(Extracted page text data)
* * * * *

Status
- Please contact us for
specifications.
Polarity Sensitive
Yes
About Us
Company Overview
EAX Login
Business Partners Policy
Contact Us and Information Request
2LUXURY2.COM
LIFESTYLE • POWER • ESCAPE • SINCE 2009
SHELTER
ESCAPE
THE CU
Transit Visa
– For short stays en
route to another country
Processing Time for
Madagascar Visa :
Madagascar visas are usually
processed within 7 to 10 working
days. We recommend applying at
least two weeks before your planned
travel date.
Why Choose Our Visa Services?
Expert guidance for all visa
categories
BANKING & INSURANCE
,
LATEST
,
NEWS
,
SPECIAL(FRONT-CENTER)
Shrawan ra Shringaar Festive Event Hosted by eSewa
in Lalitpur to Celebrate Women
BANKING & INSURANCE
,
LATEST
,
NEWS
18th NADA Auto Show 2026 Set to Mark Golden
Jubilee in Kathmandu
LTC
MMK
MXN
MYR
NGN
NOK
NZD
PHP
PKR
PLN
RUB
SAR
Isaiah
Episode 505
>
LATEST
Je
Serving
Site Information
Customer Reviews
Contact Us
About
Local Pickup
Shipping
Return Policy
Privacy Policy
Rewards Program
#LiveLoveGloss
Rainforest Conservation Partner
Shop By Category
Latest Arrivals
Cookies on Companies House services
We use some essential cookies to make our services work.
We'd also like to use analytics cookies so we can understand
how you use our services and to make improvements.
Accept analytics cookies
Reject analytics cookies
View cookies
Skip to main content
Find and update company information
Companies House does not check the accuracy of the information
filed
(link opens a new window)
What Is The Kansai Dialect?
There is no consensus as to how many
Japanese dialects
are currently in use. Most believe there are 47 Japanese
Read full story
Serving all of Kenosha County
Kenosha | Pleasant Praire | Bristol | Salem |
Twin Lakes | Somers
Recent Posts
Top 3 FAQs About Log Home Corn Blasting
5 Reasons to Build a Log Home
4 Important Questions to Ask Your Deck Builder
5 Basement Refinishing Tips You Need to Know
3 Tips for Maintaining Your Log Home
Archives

* * * * *

Repeat each line above exactly as it stands.

- _RESPONSE FOR THIS EXERCISE_
Status
- Please contact us for
specifications.
Polarity Sensitive
Yes
About Us
Company Overview
EAX Login
Business Partners Policy
Contact Us and Information Request
2LUXURY2.COM
LIFESTYLE • POWER • ESCAPE • SINCE 2009
SHELTER
ESCAPE
THE CU
Transit Visa
– For short stays en
route to another country
Processing Time for
Madagascar Visa :
Madagascar visas are usually
processed within 7 to 10 working
days. We recommend applying at
least two weeks before your planned
travel date.
Why Choose Our Visa Services?
Expert guidance for all visa
categories
BANKING & INSURANCE
,
LATEST
,
NEWS
,
SPECIAL(FRONT-CENTER)
Shrawan ra Shringaar Festive Event Hosted by eSewa
in Lalitpur to Celebrate Women
BANKING & INSURANCE
,
LATEST
,
NEWS
18th NADA Auto Show 2026 Set to Mark Golden
Jubilee in Kathmandu
LTC
MMK
MXN
MYR
NGN
NOK
NZD
PHP
PKR
PLN
RUB
SAR
Isaiah
Episode 505
>
LATEST
Je
Serving
Site Information
Customer Reviews
Contact Us
About
Local Pickup
Shipping
Return Policy
Privacy Policy
Rewards Program
#LiveLoveGloss
Rainforest Conservation Partner
Shop By Category
Latest Arrivals
Cookies on Companies House services
We use some essential cookies to make our services work.
We'd also like to use analytics cookies so we can understand
how you use our services and to make improvements.
Accept analytics cookies
Reject analytics cookies
View cookies
Skip to main content
Find and update company information
Companies House does not check the accuracy of the information
filed
(link opens a new window)
What Is The Kansai Dialect?
There is no consensus as to how many
Japanese dialects
are currently in use. Most believe there are 47 Japanese
Read full story
Serving all of Kenosha County
Kenosha | Pleasant Praire | Bristol | Salem |
Twin Lakes | Somers
Recent Posts
Top 3 FAQs About Log Home Corn Blasting
5 Reasons to Build a Log Home
4 Important Questions to Ask Your Deck Builder
5 Basement Refinishing Tips You Need to Know
3 Tips for Maintaining Your Log Home
Archives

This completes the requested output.